**What the exercise asks**
Examine each line of the data. Copy the line if it includes the word "Lhůta".

==== Available data ====

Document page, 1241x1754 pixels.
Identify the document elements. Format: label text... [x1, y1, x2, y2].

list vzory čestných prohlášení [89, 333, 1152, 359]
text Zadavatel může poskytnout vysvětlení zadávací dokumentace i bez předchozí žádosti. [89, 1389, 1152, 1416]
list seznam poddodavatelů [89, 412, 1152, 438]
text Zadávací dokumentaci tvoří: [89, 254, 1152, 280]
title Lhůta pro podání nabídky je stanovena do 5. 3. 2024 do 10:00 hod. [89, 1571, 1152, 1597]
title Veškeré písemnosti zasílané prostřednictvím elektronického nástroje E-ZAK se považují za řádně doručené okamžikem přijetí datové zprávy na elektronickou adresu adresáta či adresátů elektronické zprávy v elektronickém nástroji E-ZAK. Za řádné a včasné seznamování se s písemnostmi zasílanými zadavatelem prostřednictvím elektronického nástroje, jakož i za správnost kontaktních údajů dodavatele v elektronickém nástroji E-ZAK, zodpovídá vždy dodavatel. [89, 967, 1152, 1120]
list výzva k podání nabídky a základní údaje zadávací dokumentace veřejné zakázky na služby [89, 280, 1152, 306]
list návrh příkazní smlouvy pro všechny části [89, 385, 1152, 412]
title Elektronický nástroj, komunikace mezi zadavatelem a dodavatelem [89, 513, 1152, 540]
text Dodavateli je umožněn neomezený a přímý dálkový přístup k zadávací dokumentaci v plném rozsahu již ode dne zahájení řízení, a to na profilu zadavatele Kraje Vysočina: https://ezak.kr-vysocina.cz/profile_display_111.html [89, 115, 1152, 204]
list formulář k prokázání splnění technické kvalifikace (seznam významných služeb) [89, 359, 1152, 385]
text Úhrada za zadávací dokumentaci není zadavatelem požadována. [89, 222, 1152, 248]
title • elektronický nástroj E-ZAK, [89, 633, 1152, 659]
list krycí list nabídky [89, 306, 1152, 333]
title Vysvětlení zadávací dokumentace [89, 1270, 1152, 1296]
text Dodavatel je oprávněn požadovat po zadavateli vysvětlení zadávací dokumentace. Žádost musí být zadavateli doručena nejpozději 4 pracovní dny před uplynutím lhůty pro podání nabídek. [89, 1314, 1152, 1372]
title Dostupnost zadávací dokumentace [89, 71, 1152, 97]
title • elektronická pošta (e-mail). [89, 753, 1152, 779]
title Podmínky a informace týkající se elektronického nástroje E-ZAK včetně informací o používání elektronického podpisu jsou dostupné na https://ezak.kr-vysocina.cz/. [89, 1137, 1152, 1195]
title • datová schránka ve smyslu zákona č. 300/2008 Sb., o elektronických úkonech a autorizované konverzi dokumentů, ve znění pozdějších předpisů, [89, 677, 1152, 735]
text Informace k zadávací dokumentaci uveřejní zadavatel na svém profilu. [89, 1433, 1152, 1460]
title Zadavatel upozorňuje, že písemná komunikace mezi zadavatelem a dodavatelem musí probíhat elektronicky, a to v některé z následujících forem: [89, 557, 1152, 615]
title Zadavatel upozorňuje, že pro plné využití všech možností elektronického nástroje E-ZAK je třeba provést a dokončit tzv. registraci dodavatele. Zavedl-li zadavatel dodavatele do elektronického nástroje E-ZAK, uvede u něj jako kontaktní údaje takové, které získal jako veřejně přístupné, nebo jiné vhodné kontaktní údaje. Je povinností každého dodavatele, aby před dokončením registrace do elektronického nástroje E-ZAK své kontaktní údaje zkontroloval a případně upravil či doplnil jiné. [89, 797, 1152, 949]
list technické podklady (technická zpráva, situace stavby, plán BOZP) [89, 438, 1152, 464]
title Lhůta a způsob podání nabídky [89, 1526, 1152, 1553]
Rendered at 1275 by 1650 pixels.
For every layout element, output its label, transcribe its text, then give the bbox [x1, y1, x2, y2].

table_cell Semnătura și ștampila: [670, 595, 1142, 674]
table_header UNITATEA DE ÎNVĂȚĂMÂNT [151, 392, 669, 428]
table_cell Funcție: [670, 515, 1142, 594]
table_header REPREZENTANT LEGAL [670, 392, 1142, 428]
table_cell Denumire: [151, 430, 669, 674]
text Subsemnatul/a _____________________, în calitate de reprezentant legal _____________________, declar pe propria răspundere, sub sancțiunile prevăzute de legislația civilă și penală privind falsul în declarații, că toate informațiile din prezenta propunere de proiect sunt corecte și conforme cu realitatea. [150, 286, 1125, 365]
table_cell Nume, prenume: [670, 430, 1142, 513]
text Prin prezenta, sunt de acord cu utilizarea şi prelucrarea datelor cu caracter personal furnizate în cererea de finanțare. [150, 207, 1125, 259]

====

**Answer to this problem**
title Lhůta pro podání nabídky je stanovena do 5. 3. 2024 do 10:00 hod. [89, 1571, 1152, 1597]
title Lhůta a způsob podání nabídky [89, 1526, 1152, 1553]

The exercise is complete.